Some 50,000 years ago, a small group of Neanderthals camped out beneath a rock shelter in what is now western France. Neanderthals were sophisticated toolmakers and even prepared animal hides, which they used as clothing.
Indeed, Neanderthals were probably less brutish and more like modern humans than commonly portrayed. There is evidence that they cared for the elderly and the sick, for instance. Yet they left few signs of having art or using the complex symbols typical of our own species.
Focus On: Homo neanderthalensis
When: 200,000 to 30,000 years ago
Where: Europe and western Asia
Brain Size: up to about 1,700 cubic centimeters, at least as large as a modern human brain
Diet: mainly meat, with some plants
Average Adult Height:
females: 1.6 meters (5 feet, 3 inches)
males: 1.7 meters (5 feet, 7 inches)
Average Adult Weight:
females: 50 kg (110 pounds)
males: 64 kg (140 pounds)
Our understanding of the Neanderthals has shifted over time. A 1919 image depicts a primitive brute; one from 1983 shows a mother engaged in animated conversation, with her hair coiffed and her skirt neatly sewn. Today, scientists think Neanderthals lived in complex social groups, controlled fire and were fairly proficient hunters. Yet they did not create art or possess language as we know it. They did bury their dead, but probably not with an elaborate ritual as modern humans do.

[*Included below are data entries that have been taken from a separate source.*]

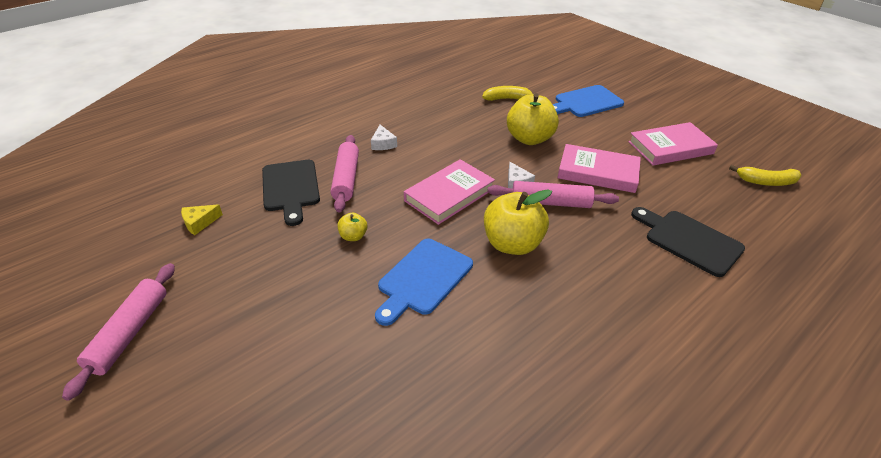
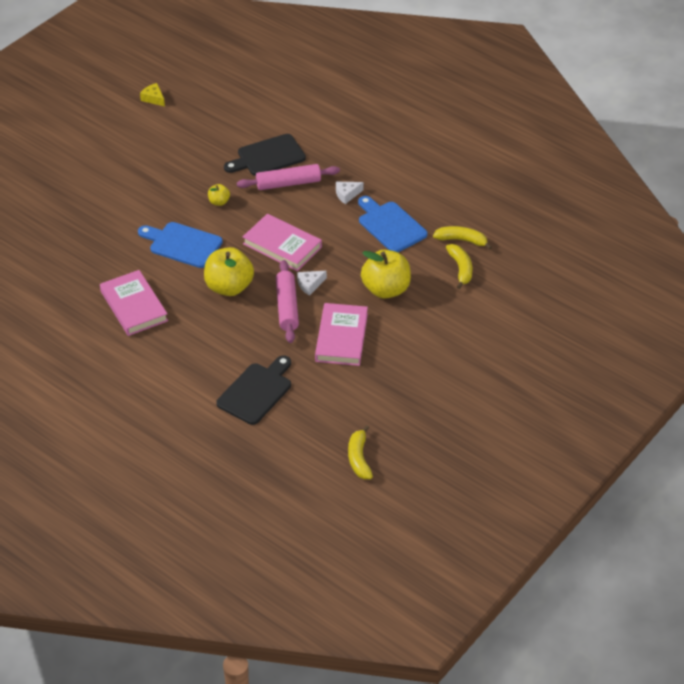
camera: 80 degrees right, 5 degrees up
(129, 333) = (114, 130): pink rolling pin -> none
(199, 223) = (216, 123): yellow cheese -> yellow cheese (153, 98)
(470, 94) = (462, 240): none -> yellow banana
(586, 102) = (475, 330): blue cutting board -> blue cutting board (390, 225)
(670, 148) = (401, 393): pink book -> pink book (134, 306)

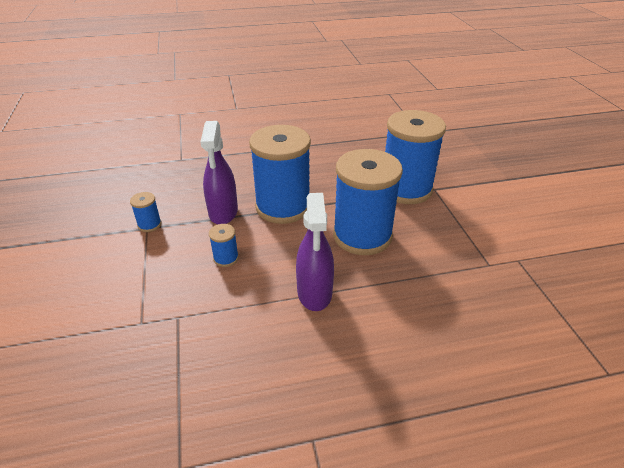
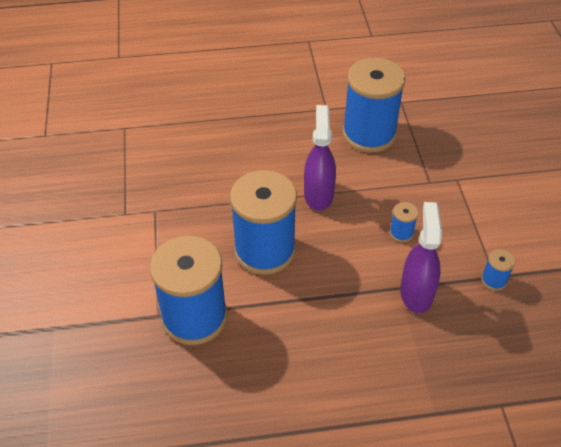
camera: 175 degrees left, 10 degrees up
(283, 207) = (348, 297): blue spool -> blue spool (369, 134)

The front teeth of many Neanderthals have been worn down dramatically, suggesting they used their teeth as tools, possibly holding animal hides while scraping them.
DNA is a delicate molecule--an animal carcass in a temperate climate might have no readable DNA after only 50 years. Yet in 1997, researchers extracted and sequenced 40,000-year-old DNA from a Neanderthal fossil. Since then, several other Neanderthal fossils have yielded DNA sequences.
This Neanderthal DNA confirmed what many scholars already believed: Neanderthals and modern humans are two separate species. By comparing Neanderthal and modern human DNA sequences, researchers estimated that the last common ancestor of the two species lived roughly 500,000 years ago.
To get the first Neanderthal DNA, researchers drilled into a piece of the first Neanderthal fossil find, an arm bone unearthed in 1856 in western Germany's Neander Valley. Researchers handling ancient DNA take great care to avoid contaminating their samples with DNA from their own skin, saliva or hair.